Despite a sterling first-half effort into the wind against the overwhelming favourites – in two years and eight matches of Tokyo Cup rugby, Komaba WMM had not failed to post 50 points in a game – Tokyo Gaijin eventually succumbed to some elusive running and, perhaps, a degree of over-confidence that resulted from the monumental first 40.
Playing into what Bill McLaren might have called an “evil, blustery, will-o-the-wisp breeze” (Scotland V France, Murrayfield, 1990, 21-0, thanks for coming, Jacques), Tokyo Gaijin toiled bravely, the forwards once again proving themselves the best in the division and the backs managing to snuff out rogue attacks down the flanks. The tight five were again immense. Clarke, Hughes, Sauco, Suyama, and Pearson battered their opposites so comprehensively in the scrums and mauls that it was almost possible to feel sympathy for them. IF YA SOFT!!!!
Out in the backs, Shadow Roy, Jyoh Iwasaki, and Richard Beard adopted a thou shalt not pass attitude that served the side well and threatened on occasion to boil-over in the face of a referee who had a propensity to forget that rugby is a contact sport. Unfortunately, he didn’t forget to leave his whistle at home and seized on every possible opportunity to use it whenever Tokyo Gaijin looked like they might hurt someone. However, even the half-time penalty count (4-11 against) couldn’t dampen spirits. Turning at the second-half 0-0 to play with the wind, Gaijin could be forgiven for thinking that last year’s final loss was firmly behind them.
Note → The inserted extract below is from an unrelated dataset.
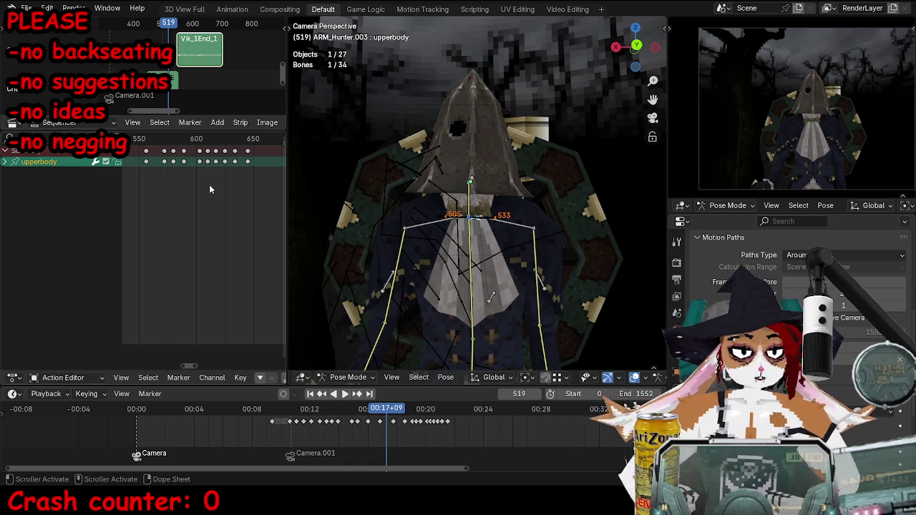
key("Escape")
Sadly, t’was not to be. With Komaba’s backline impenetrable and their forwards regaining some composure, they grabbed a lion’s share of second-half ball. In tight matches like these, it is often lapses in concentration that turn the game and so it proved. Komaba scored both of their tries in a 10-minute spell. The first emanated from inside their own half with a counter-attack that began with a pass that was forward enough for the referee to shape to put the whistle to his lips before generously changing his mind for the good of free-flowing rugby…Anyway, with some outrageous side-stepping and swift running, they scored in the corner. Beautiful to watch. Then they did it again in the same corner. Not feeling so beautiful.
Gaijin fought back feverishly to create their two best opportunities of the match. The first was spurned five metres out when someone we shall, in the interests of decorum, call Stef Bell looked up to see glory in the form of the tryline, then looked down to see the ball slipping from his hands and onto the turf. The second was when Shadow Roy attempted brilliance: stepping devilishly and shovelling tacklers out of his path he squeezed his way over the line, only to watch the ghost of Stef Bell relieve him of the pill. Game over.
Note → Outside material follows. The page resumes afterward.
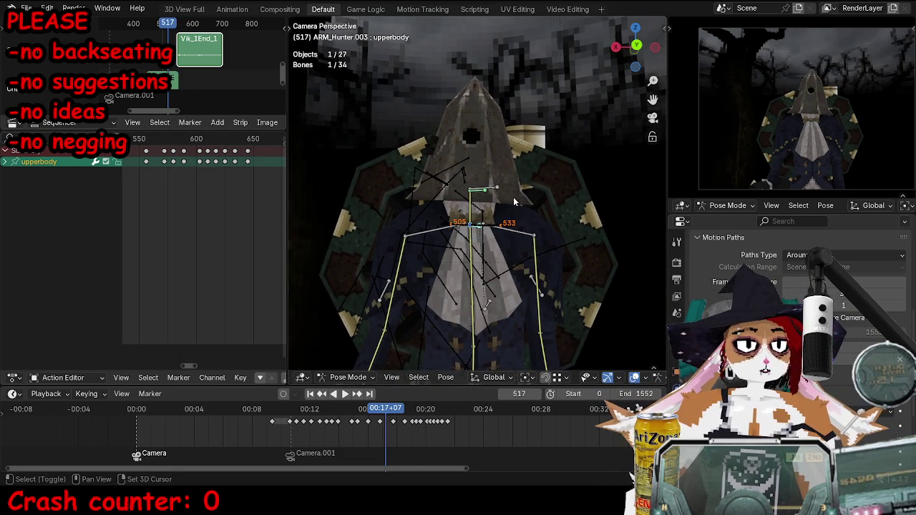
middle_click_drag(501, 198, 476, 233, "shift")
0-12 but a result that even Joffa Harris – not normally a man who takes losing in particularly good faith – claims to have been proud of. And promotion to division two for next year.
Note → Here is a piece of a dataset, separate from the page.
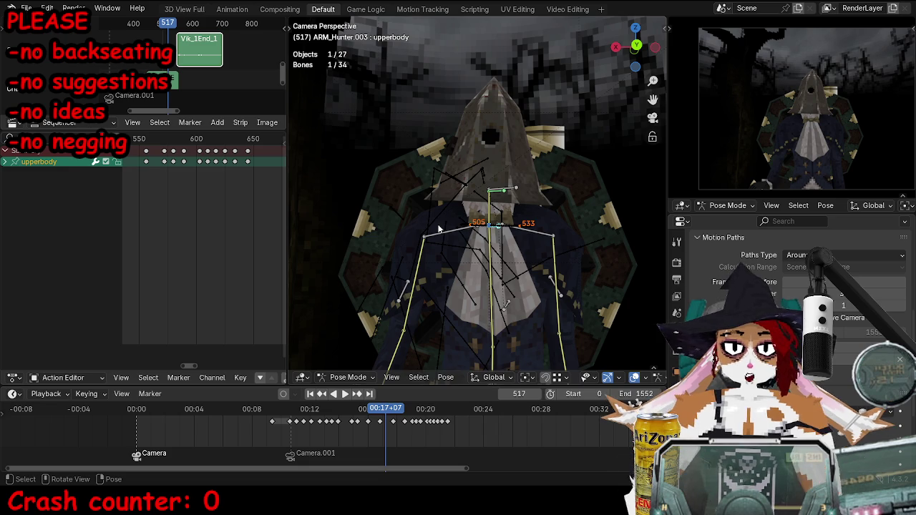
key("space")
Another campaign draws to a close with perennial, heartfelt thanks to all those helpers and supporters who made our promotion possible: Kumiko, Kyoko 1, Kyoko 2, Melissa, Takako, Hiroko, Linesman Jerry (beer, mmm), Aaron, Paul, Ayako 2, Emi, Takeno, and Mizue. Extra-specials to the ever-present manager Ayako 1, and medic Shino. And a hearty thanks to Joffa Harris, Takeshi Takeda and Takashi Mutou who do lots of stuff that enable us to actually get on the field for this competition.
Editor’s Note: Chuckie ‘Jock’ Laing is leaving us to pursue a life of truth in his glen near McAuckland. Thanks for the reports, Chuckie, and good luck. Oh, and hope the knee gets better. Och aye.